#### Instructions for the task:
Please rewrite the material below with "moving truck" swapped for "delivery van" and everything else left the same.

_ _ _ _ _ _ _

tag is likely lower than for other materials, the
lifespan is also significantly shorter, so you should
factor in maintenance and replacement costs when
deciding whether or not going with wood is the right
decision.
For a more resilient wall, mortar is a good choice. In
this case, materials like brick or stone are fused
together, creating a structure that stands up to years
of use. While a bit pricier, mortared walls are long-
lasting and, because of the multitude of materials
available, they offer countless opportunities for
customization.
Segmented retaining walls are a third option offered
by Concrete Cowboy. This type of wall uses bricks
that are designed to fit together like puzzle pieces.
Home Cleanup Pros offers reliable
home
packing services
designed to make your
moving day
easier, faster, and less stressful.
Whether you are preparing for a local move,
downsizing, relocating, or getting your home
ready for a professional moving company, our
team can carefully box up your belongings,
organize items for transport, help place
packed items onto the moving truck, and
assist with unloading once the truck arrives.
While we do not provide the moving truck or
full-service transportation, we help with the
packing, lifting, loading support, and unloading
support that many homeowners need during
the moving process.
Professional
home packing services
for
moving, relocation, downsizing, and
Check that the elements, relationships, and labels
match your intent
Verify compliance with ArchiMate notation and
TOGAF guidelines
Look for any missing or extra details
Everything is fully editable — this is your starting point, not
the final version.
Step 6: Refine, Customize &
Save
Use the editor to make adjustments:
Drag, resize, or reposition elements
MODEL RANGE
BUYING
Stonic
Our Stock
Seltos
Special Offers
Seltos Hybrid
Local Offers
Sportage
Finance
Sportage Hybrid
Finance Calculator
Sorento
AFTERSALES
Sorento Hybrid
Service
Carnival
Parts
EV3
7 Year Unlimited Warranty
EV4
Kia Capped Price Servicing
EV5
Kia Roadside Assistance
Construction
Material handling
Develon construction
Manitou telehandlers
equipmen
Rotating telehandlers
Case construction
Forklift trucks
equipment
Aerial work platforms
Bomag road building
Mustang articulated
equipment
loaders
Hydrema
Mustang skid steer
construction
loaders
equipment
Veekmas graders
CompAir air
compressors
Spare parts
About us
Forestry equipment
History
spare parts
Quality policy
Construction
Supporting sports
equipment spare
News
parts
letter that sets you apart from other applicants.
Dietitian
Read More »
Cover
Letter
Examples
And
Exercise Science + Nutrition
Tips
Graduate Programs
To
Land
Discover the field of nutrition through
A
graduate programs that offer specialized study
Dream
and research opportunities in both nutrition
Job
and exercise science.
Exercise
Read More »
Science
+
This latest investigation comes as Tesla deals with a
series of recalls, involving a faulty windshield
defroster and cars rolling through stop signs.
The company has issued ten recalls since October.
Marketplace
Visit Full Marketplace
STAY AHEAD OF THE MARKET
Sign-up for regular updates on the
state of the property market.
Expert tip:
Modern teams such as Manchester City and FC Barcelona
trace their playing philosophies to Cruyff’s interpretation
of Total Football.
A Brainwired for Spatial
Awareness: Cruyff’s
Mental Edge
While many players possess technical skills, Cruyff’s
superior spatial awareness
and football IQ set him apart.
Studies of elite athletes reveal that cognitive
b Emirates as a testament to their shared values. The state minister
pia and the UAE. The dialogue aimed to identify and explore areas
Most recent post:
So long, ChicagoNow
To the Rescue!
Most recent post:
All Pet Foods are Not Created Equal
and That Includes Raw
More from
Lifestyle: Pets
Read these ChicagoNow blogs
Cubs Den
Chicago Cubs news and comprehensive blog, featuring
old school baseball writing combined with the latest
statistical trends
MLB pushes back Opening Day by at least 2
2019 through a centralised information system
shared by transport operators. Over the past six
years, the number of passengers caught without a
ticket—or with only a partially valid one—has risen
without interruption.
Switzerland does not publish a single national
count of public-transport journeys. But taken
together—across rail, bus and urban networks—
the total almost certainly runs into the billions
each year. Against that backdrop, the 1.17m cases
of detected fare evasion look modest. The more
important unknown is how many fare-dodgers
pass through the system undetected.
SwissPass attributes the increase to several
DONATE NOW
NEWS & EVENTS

_ _ _ _ _ _ _

#### Response to this task:
tag is likely lower than for other materials, the
lifespan is also significantly shorter, so you should
factor in maintenance and replacement costs when
deciding whether or not going with wood is the right
decision.
For a more resilient wall, mortar is a good choice. In
this case, materials like brick or stone are fused
together, creating a structure that stands up to years
of use. While a bit pricier, mortared walls are long-
lasting and, because of the multitude of materials
available, they offer countless opportunities for
customization.
Segmented retaining walls are a third option offered
by Concrete Cowboy. This type of wall uses bricks
that are designed to fit together like puzzle pieces.
Home Cleanup Pros offers reliable
home
packing services
designed to make your
moving day
easier, faster, and less stressful.
Whether you are preparing for a local move,
downsizing, relocating, or getting your home
ready for a professional moving company, our
team can carefully box up your belongings,
organize items for transport, help place
packed items onto the delivery van, and
assist with unloading once the truck arrives.
While we do not provide the delivery van or
full-service transportation, we help with the
packing, lifting, loading support, and unloading
support that many homeowners need during
the moving process.
Professional
home packing services
for
moving, relocation, downsizing, and
Check that the elements, relationships, and labels
match your intent
Verify compliance with ArchiMate notation and
TOGAF guidelines
Look for any missing or extra details
Everything is fully editable — this is your starting point, not
the final version.
Step 6: Refine, Customize &
Save
Use the editor to make adjustments:
Drag, resize, or reposition elements
MODEL RANGE
BUYING
Stonic
Our Stock
Seltos
Special Offers
Seltos Hybrid
Local Offers
Sportage
Finance
Sportage Hybrid
Finance Calculator
Sorento
AFTERSALES
Sorento Hybrid
Service
Carnival
Parts
EV3
7 Year Unlimited Warranty
EV4
Kia Capped Price Servicing
EV5
Kia Roadside Assistance
Construction
Material handling
Develon construction
Manitou telehandlers
equipmen
Rotating telehandlers
Case construction
Forklift trucks
equipment
Aerial work platforms
Bomag road building
Mustang articulated
equipment
loaders
Hydrema
Mustang skid steer
construction
loaders
equipment
Veekmas graders
CompAir air
compressors
Spare parts
About us
Forestry equipment
History
spare parts
Quality policy
Construction
Supporting sports
equipment spare
News
parts
letter that sets you apart from other applicants.
Dietitian
Read More »
Cover
Letter
Examples
And
Exercise Science + Nutrition
Tips
Graduate Programs
To
Land
Discover the field of nutrition through
A
graduate programs that offer specialized study
Dream
and research opportunities in both nutrition
Job
and exercise science.
Exercise
Read More »
Science
+
This latest investigation comes as Tesla deals with a
series of recalls, involving a faulty windshield
defroster and cars rolling through stop signs.
The company has issued ten recalls since October.
Marketplace
Visit Full Marketplace
STAY AHEAD OF THE MARKET
Sign-up for regular updates on the
state of the property market.
Expert tip:
Modern teams such as Manchester City and FC Barcelona
trace their playing philosophies to Cruyff’s interpretation
of Total Football.
A Brainwired for Spatial
Awareness: Cruyff’s
Mental Edge
While many players possess technical skills, Cruyff’s
superior spatial awareness
and football IQ set him apart.
Studies of elite athletes reveal that cognitive
b Emirates as a testament to their shared values. The state minister
pia and the UAE. The dialogue aimed to identify and explore areas
Most recent post:
So long, ChicagoNow
To the Rescue!
Most recent post:
All Pet Foods are Not Created Equal
and That Includes Raw
More from
Lifestyle: Pets
Read these ChicagoNow blogs
Cubs Den
Chicago Cubs news and comprehensive blog, featuring
old school baseball writing combined with the latest
statistical trends
MLB pushes back Opening Day by at least 2
2019 through a centralised information system
shared by transport operators. Over the past six
years, the number of passengers caught without a
ticket—or with only a partially valid one—has risen
without interruption.
Switzerland does not publish a single national
count of public-transport journeys. But taken
together—across rail, bus and urban networks—
the total almost certainly runs into the billions
each year. Against that backdrop, the 1.17m cases
of detected fare evasion look modest. The more
important unknown is how many fare-dodgers
pass through the system undetected.
SwissPass attributes the increase to several
DONATE NOW
NEWS & EVENTS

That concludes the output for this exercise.